_TASK TO COMPLETE_
Format the records from the start through the line containing "picture [242, 360, 511, 546]", inclusive, as a two-column CSV with the columns "text" and "answer". Give one row per record, with each value in a single quoted field and line breaks replaced by spaces, and leave the pictures out.

_GIVEN RECORDS_

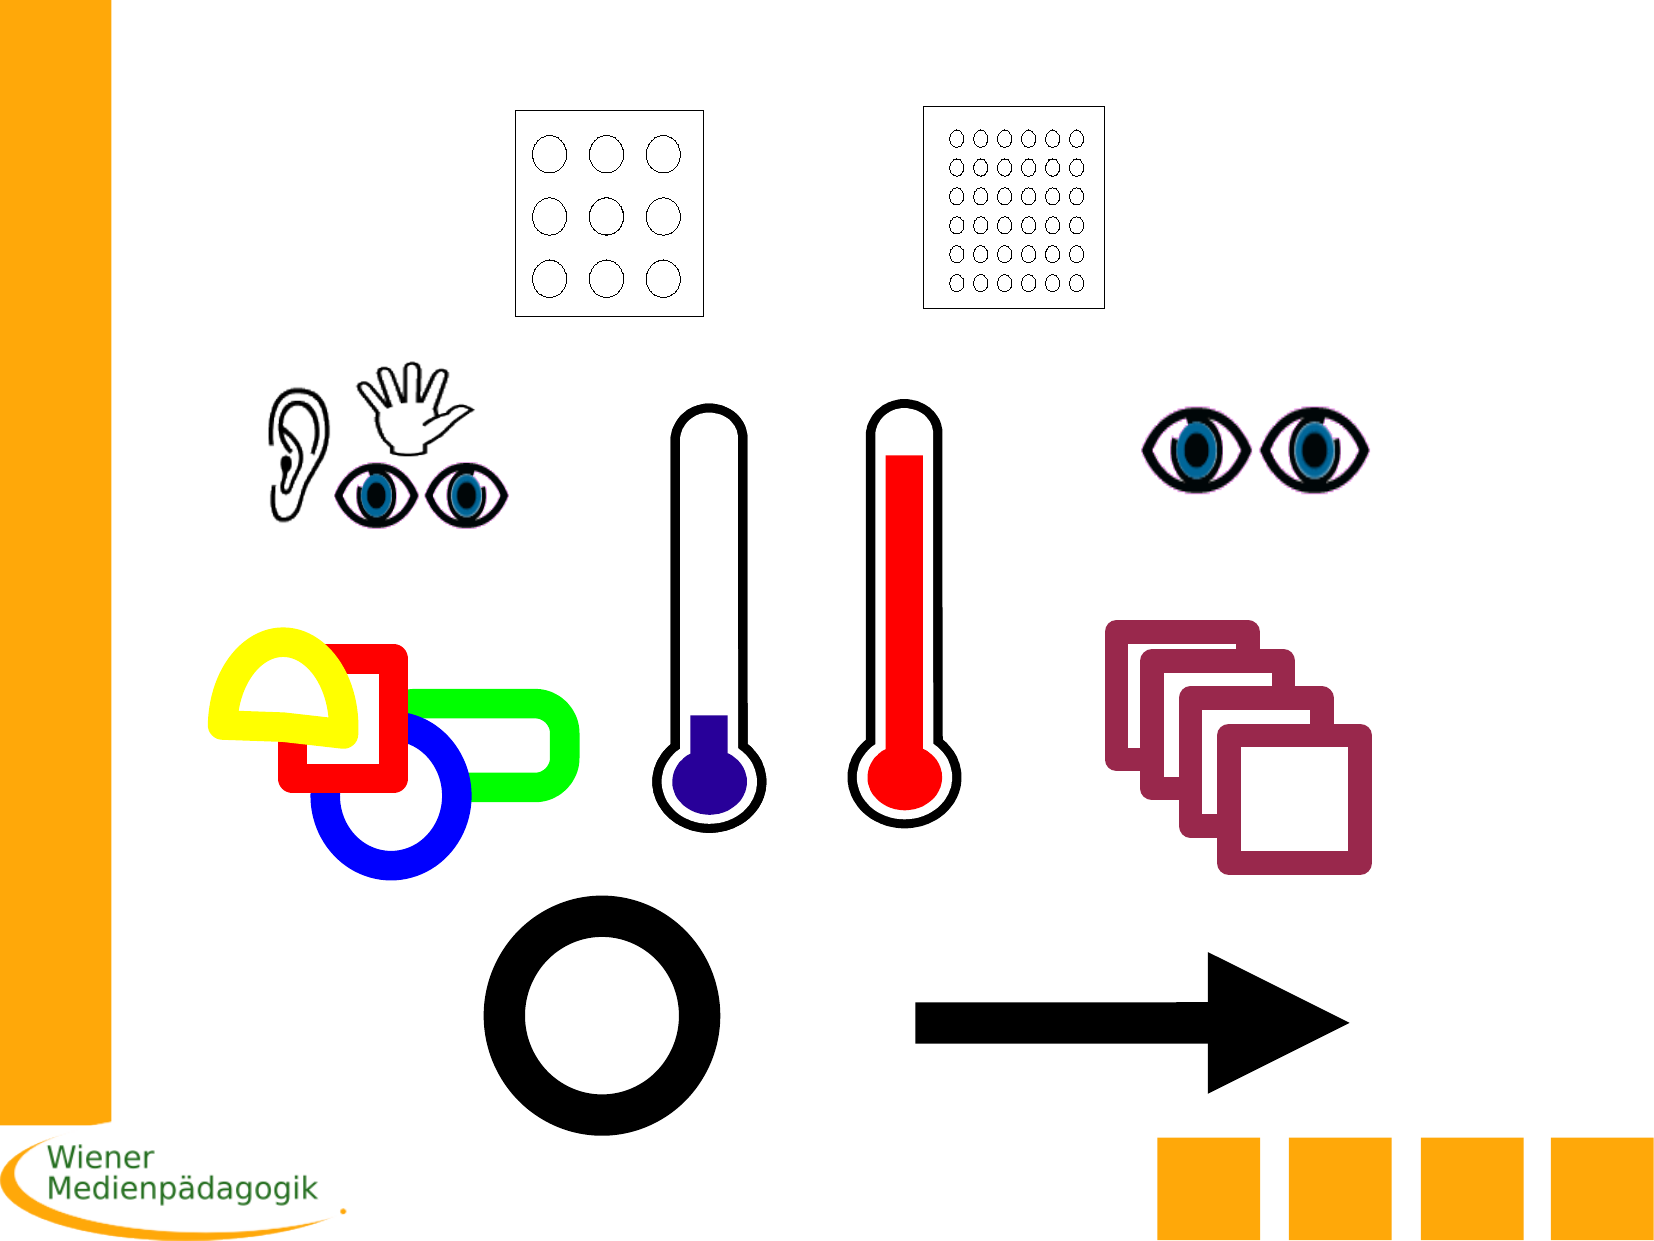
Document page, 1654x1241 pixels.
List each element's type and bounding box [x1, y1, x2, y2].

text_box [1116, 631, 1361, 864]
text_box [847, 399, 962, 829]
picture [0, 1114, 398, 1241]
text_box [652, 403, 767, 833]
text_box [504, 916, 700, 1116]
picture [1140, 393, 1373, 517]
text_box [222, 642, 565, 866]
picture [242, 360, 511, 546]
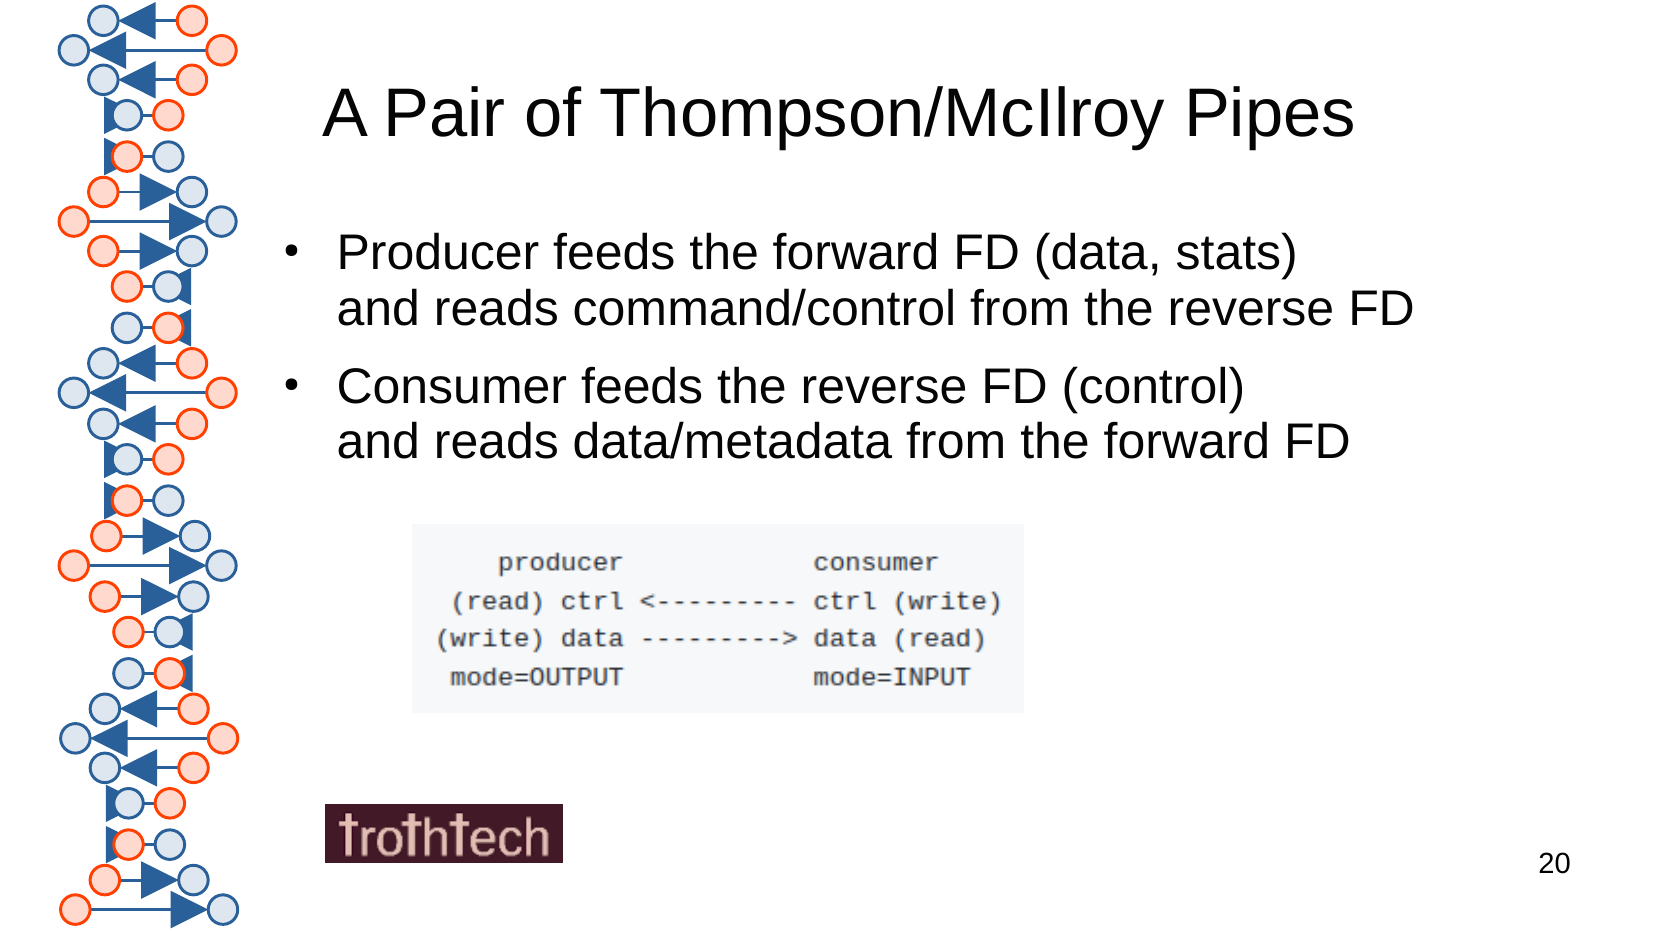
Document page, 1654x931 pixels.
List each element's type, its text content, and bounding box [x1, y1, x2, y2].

_ANSWER IN FULL_
text,answer
"Document page, 1654x1241 pixels. List each element's type and bounding box [x1, y1, x2, y2].","text_box [1116, 631, 1361, 864] text_box [847, 399, 962, 829] picture [0, 1114, 398, 1241] text_box [652, 403, 767, 833] text_box [504, 916, 700, 1116] picture [1140, 393, 1373, 517] text_box [222, 642, 565, 866] picture [242, 360, 511, 546]"